By RNZ News
The New Zealand government should impose a week-long home quarantine for returnees after they have left managed isolation facilities to reduce the risk of community spread, epidemiologist Professor Michael Baker says.
Three positive cases, a Northland woman and a father and daughter in Auckland, were detected this week after they had left their managed isolation facility – the Pullman Hotel in central Auckland.
The three people caught the virus from an infectious person staying at the same facility. The initial source was sent to a quarantine facility once they tested positive.
More than 36,000 tests have been completed in the last week, 22,000 of those in the community, since the positive cases were confirmed. No new cases have been identified.
University of Otago epidemiologist Professor Michael Baker told RNZ Morning Report this latest scare had renewed his concerns about New Zealand’s border protection process.
“Personally, I think we should be thinking about this whole four-week period that [returnees] have, the week before they get on the flight overseas, their two weeks in MIQ in New Zealand, and their week after they leave these facilities.
“Obviously we need to focus more on that whole journey, but I think the week after they leave MIQ… it’s a really good idea to think about requiring a week of home quarantine. If we look at what is done internationally, say Taiwan for example, has used that approach quite a lot and they really do enforce that period, people are required to stay at home, it’s followed up and there are huge fines if you don’t adhere to that requirement.”
Returnees stay in one place
While he admits there are practicality problems associated with that, Professor Baker said the main point was that returnees stayed in one place, reducing the risk of another scenario like the one this week.
“One of the really concerning numbers is the fact that we’ve increased by about threefold the number of positive being detected in our MIQ facilities over the last few months, this has just crept up steadily and it reflects the fact that the pandemic is getting much more intense overseas, and we’re seeing more transmissible variants.

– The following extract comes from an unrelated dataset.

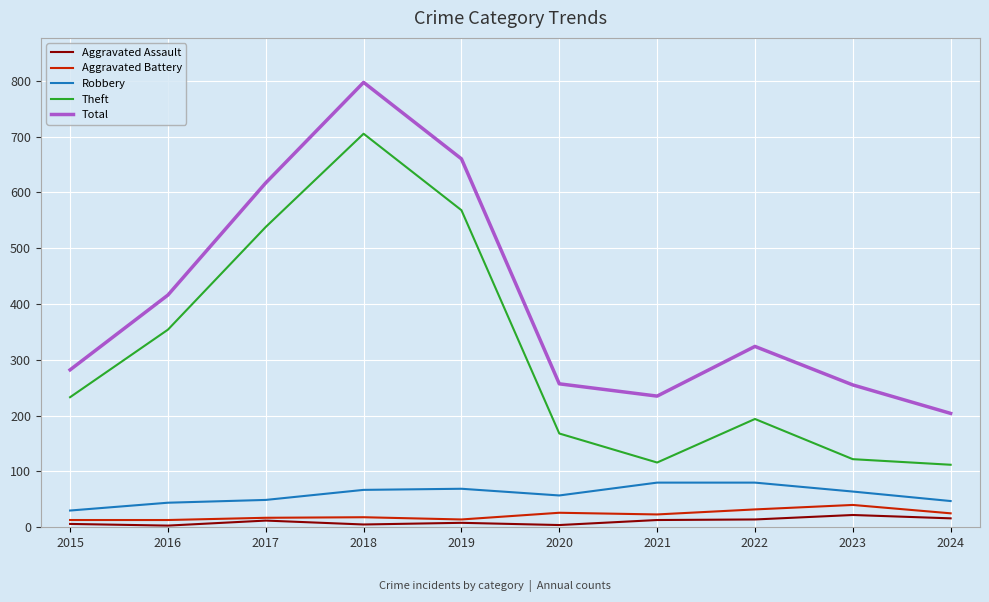

What is the maximum value shown in the chart?

797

“So I would say the [government’s] focus really needs to shift offshore and thinking about the ways we can reduce the number of infected people arriving here.”

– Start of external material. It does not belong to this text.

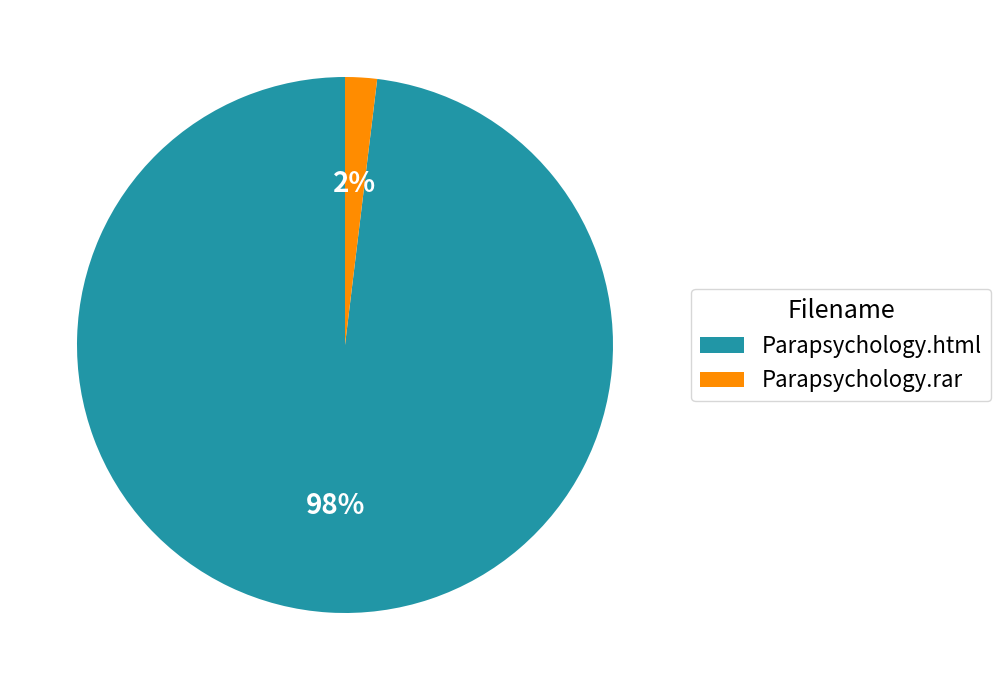

How many segments does this pie chart have?

2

Despite the scare, Professor Baker said he was confident widespread transmission had been avoided.
“This is not like the Auckland August outbreak, where we had unknown chains of transmission in the community, these are very clearly defined breaches of our MIQ system and we know who they are, their contacts have been followed up, so it’s a different situation.
“So I’m reasonably optimistic, but I guess we just have to see more results.”
Professor Baker said one reason why there had not been widespread transmission could be because only about one in five cases transmit it to other people.
This article is republished under a community partnership agreement with RNZ.